Every flight is comprehensively recorded to an onboard SDCard. In the case of flight failure, Verge Aero has the ability to replay the drone’s state and diagnose the cause of the failure. Flight logs include battery information, sensor states, position, motor output, GPS analytics, and much more.
Safety Systems
Once launched, there are redundant automatic and manual systems for detecting and mitigating issues. To the best of its ability, the drone will make use of redundant sensor packages and estimators to maintain a valid position estimate. In the case of any exception that hinders a drone’s ability to execute its mission, the most likely strategy involves invoking the onboard flight termination system (FTS).
Definitions
FMU - Flight Management Unit
CC - Companion Computer
FTS - Flight Termination System
LoRa - Very low bandwidth, “Long Range” radio. Sub-Ghz frequency
AT86 - IEEE 802.15.4 radio with bands in 2.4 Ghz and Sub-Ghz
PX4 - An open source autopilot stack
FTS Description
Definition of FTS Termination States:
Smart RTH
Executes a pre-planned, deconflicted flight path that ensures collision-free return of a fleet to its starting point. State must be executed across the entire swarm. Is managed by the CC.
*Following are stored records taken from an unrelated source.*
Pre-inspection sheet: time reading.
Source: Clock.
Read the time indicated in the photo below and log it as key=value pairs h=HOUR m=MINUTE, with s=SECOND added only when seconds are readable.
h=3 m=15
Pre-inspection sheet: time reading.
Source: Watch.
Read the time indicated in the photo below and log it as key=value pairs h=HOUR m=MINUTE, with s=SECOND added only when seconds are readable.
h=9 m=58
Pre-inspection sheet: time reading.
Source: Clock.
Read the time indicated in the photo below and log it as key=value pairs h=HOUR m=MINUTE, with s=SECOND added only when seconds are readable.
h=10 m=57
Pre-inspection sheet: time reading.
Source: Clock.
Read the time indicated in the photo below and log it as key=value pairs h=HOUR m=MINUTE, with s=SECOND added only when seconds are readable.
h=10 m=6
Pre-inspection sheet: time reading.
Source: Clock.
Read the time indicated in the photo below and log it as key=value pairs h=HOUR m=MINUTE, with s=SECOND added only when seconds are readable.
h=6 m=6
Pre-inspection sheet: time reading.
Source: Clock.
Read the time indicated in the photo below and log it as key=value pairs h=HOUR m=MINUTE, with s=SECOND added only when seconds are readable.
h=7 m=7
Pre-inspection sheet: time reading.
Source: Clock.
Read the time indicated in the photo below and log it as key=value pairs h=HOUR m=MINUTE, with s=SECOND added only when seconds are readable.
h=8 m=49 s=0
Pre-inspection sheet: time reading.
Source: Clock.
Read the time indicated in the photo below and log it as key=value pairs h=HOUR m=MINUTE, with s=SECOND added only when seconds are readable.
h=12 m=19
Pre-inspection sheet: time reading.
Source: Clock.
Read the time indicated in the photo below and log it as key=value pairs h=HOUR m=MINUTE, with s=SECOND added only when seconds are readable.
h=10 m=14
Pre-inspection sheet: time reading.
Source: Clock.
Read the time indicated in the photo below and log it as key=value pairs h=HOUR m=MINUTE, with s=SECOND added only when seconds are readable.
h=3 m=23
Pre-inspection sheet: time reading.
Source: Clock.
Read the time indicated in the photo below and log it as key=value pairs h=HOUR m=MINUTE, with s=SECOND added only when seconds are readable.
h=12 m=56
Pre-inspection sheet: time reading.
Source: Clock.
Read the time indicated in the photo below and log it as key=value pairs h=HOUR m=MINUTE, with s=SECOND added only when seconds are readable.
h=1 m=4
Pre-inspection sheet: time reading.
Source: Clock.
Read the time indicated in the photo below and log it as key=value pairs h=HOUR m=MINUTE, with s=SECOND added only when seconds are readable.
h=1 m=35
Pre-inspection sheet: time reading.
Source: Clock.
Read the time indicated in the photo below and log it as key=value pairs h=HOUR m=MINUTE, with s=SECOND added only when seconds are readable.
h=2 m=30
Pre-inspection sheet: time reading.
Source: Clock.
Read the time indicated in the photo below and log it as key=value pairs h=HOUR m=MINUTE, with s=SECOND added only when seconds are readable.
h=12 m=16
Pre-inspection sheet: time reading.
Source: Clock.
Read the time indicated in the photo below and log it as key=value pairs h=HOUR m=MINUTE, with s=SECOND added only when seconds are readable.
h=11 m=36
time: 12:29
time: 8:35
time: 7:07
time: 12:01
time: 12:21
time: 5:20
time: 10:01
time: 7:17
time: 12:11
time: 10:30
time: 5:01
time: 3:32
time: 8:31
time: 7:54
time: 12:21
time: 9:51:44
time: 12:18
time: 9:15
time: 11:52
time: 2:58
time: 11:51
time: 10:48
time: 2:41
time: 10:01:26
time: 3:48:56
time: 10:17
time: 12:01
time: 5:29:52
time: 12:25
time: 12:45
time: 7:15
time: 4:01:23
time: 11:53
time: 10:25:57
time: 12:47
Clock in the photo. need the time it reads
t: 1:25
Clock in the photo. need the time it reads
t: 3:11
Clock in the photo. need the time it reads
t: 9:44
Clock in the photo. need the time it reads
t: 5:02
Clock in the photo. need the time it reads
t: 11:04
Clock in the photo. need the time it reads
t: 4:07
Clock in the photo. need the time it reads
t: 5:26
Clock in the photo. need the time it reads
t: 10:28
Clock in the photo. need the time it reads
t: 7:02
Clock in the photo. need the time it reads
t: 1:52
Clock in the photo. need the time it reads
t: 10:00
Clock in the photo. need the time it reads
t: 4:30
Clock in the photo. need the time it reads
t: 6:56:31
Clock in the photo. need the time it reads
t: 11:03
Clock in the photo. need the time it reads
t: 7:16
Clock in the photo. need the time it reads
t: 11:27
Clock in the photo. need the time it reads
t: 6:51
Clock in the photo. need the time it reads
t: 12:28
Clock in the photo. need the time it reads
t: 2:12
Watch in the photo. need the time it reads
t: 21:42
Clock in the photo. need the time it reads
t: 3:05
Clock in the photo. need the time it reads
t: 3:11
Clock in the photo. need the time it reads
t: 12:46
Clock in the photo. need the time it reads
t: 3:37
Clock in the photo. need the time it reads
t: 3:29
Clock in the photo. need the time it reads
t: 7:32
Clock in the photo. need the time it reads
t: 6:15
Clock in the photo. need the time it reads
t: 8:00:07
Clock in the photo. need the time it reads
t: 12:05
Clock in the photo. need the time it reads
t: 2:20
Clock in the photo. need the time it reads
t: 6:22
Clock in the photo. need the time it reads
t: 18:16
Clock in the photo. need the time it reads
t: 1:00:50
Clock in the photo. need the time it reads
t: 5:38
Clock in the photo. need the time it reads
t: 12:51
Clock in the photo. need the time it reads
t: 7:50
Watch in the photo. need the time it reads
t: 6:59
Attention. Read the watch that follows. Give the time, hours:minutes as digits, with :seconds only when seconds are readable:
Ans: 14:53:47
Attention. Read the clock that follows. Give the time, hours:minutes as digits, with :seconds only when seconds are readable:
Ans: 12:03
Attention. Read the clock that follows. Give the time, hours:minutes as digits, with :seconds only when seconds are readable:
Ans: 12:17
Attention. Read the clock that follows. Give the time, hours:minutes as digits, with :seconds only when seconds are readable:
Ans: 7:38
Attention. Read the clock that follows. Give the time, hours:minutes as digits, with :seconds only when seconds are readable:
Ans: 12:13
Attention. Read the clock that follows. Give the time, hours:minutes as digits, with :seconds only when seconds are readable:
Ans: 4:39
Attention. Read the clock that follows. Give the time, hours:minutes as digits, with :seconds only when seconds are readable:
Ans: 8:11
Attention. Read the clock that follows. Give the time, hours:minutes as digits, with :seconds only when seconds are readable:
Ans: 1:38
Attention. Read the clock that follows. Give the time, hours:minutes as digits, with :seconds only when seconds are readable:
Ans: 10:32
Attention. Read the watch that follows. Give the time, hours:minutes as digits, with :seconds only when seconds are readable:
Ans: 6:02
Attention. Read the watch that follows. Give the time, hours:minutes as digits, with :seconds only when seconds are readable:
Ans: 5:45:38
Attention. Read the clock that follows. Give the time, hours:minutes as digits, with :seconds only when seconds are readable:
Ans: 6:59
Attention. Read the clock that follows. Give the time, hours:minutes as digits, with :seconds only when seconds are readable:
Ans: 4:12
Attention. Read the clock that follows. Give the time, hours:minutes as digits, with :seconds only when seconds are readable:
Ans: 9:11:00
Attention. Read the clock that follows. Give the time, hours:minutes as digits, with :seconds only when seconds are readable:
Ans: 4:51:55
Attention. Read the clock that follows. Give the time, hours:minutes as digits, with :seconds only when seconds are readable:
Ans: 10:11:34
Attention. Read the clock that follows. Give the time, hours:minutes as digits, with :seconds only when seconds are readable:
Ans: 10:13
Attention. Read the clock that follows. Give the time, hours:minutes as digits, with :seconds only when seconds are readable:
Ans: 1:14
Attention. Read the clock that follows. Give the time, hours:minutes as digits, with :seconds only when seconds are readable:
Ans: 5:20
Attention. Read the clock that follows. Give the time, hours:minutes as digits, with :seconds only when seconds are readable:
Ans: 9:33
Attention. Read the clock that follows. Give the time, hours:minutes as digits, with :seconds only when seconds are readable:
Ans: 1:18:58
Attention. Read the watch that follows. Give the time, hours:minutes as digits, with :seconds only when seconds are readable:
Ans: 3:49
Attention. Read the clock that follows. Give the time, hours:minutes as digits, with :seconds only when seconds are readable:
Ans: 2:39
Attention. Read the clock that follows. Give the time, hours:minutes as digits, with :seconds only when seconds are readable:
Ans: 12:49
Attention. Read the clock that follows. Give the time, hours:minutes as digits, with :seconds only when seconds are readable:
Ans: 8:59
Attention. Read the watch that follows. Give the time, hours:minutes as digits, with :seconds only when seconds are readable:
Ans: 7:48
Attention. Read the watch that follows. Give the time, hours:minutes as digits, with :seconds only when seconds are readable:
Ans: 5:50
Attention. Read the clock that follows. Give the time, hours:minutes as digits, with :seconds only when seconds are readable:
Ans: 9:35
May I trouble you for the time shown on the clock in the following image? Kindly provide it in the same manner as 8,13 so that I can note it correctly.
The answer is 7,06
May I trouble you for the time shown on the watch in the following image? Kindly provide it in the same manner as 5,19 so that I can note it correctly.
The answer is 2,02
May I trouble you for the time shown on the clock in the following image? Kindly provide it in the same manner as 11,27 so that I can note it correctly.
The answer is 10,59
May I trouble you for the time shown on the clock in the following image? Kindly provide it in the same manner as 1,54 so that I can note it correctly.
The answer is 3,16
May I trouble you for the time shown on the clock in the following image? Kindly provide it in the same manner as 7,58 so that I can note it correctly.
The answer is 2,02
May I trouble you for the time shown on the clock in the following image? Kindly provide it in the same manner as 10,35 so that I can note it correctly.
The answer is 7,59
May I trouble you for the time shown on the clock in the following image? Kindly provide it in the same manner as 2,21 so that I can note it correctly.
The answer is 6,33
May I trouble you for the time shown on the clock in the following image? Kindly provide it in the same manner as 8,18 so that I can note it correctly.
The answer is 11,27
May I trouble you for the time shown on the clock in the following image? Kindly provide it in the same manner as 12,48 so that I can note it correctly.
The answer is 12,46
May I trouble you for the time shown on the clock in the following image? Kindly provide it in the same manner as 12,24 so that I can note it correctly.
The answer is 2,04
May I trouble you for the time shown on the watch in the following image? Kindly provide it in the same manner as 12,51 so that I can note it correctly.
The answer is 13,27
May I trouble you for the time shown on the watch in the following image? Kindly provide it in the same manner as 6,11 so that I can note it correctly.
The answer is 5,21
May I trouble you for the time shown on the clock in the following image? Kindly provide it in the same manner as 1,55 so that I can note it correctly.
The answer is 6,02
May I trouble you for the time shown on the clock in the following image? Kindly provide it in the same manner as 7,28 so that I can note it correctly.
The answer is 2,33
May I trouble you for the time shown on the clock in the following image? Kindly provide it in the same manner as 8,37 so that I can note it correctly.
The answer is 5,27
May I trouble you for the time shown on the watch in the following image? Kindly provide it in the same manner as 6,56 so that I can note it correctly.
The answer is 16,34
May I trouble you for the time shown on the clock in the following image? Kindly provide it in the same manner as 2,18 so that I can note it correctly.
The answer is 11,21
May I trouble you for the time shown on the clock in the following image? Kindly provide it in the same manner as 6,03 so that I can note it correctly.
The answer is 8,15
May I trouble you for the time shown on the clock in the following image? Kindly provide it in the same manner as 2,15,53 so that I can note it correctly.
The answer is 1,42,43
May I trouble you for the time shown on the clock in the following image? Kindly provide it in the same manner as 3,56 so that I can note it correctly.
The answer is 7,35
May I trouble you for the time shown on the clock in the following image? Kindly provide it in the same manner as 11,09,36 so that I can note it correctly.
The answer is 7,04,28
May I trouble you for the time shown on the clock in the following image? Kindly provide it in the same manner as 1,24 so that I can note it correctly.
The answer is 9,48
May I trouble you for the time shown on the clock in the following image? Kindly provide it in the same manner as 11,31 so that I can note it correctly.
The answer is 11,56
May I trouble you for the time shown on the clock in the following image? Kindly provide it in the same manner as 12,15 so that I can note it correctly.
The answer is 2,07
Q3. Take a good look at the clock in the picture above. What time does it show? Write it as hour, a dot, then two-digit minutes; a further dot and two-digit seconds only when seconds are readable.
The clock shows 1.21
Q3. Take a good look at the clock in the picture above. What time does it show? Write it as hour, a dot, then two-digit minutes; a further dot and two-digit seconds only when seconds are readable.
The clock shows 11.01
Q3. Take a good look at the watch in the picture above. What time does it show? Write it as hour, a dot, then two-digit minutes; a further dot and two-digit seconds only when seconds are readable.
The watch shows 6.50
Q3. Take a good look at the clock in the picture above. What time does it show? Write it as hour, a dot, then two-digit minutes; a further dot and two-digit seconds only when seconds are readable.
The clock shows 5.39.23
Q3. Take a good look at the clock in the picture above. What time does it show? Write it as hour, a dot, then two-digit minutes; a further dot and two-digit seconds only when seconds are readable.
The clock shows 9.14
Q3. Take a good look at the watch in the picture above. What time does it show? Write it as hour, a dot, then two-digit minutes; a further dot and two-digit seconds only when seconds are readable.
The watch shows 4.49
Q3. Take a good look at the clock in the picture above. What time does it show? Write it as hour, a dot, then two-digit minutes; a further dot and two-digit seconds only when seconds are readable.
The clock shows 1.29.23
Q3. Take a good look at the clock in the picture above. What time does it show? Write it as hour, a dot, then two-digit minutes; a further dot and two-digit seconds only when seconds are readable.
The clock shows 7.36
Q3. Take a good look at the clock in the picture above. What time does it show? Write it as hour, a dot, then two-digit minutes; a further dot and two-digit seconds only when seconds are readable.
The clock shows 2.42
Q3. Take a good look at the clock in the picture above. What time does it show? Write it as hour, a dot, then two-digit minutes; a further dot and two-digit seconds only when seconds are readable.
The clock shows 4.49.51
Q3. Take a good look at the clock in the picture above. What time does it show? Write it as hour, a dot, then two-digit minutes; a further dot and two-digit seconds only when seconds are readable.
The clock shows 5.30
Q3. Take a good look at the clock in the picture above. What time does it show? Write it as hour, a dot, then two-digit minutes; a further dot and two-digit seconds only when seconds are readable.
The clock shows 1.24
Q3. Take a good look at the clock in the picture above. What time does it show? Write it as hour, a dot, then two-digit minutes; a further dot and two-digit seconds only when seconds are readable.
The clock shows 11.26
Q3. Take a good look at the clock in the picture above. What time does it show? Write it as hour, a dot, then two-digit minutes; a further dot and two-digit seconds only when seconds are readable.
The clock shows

Smart RTH plans are generated at the same time as the main mission via the same mechanisms. The plans are subjected to the same validation procedures as the main mission. RTH procedures are planned at 30 second intervals. Triggering RTH at any point will cause the swarm to take the next available RTH branch plan.
Auto Land Mode
Halt global horizontal displacement and descend at a constant maximum speed that maintains stability. Horizontal position is actively enforced via the GNSS system. Barring physical damage, horizontal displacement can be ensured to be below 1-2 meters. Entirely managed on the FMU.
Descend Mode
Attempt to halt horizontal displacement and descend at a constant maximum speed that maintains stability without the assistance of GPS. Entirely managed on the FMU.
Shutdown
Full system power termination by executing a failsafe on the smart battery (X7) or soft-termination of the motors (X1). Can be executed from the FMU or the CC/FTS.
The concept of an “FTS” on Verge Aero’s drone platforms are merged with the functionality of the companion computer. The job of this subsystem is to handle error states across the system as a whole and deploy mitigation strategies to ensure that the drone safely ends its performance if necessary and never exits the ground risk buffer.
The FTS may be engaged in many situations. A high-level flow chart covering these cases and the resulting states can be seen in figure 1.1. The FTS loop may cause a mission exit and state change in the following cases:
The FMU is no longer sending heartbeats to the CC
Shutdown is initiated
GNSS is no longer valid
Position data is no longer received by the CC
Shutdown is initiated
FMU is no longer “healthy” or in a fit state for automated flight
Estimator is flagged as invalid
Battery is too low
Total sensor loss
Etc
The drone has exited the performance volume
If within the contingency volume, land. Otherwise, shutdown
GNSS Validity Determination
The GNSS module aboard the X1/X7 provides a number of metrics that can be used to gauge validity. Additionally, the FMU provides a validity metric for global position based on sensor fusion estimate covariances. If validity is false, then the drone will enter into a failsafe.
[GNSS] Accuracy Metrics: Via the UBX protocol, the GNSS module regularly reports an estimated horizontal and vertical accuracy in millimeters. If RTK data is being relayed properly, this number is expected to be around 10 mm for both horizontal and vertical measurements. The total accuracy tends to cap out at 2.4 cm. Any unexpected deviation beyond “acceptable” errors are considered to be invalid (> 10 m).
[GNSS] GPS Fix Type: The GNSS module reports a GPS fix type that is associated with its general accuracy. Any fix type below 3D GPS is unusable and considered to be invalid.
No GPS
2D GPS
3D GPS - Minimum acceptable
DGPS
RTK Float - Typical Operation
RTK Fix - Typical Operation
[GNSS] GPS Noise and Jamming Indicator: The GNSS module reports both GPS noise and a jamming indicator that can be used to gauge whether external GPS conditions are poor.
[FMU] GPS Behavior limits: The FMU performs multiple configurable checks to decide whether a GNSS estimate is valid. These include:
Minimum satellite count (6)
Maximum allowed position dilution of precision (2.5)
Maximum allowed horizontal position error (3 m)
Maximum allowed vertical position error (5 m)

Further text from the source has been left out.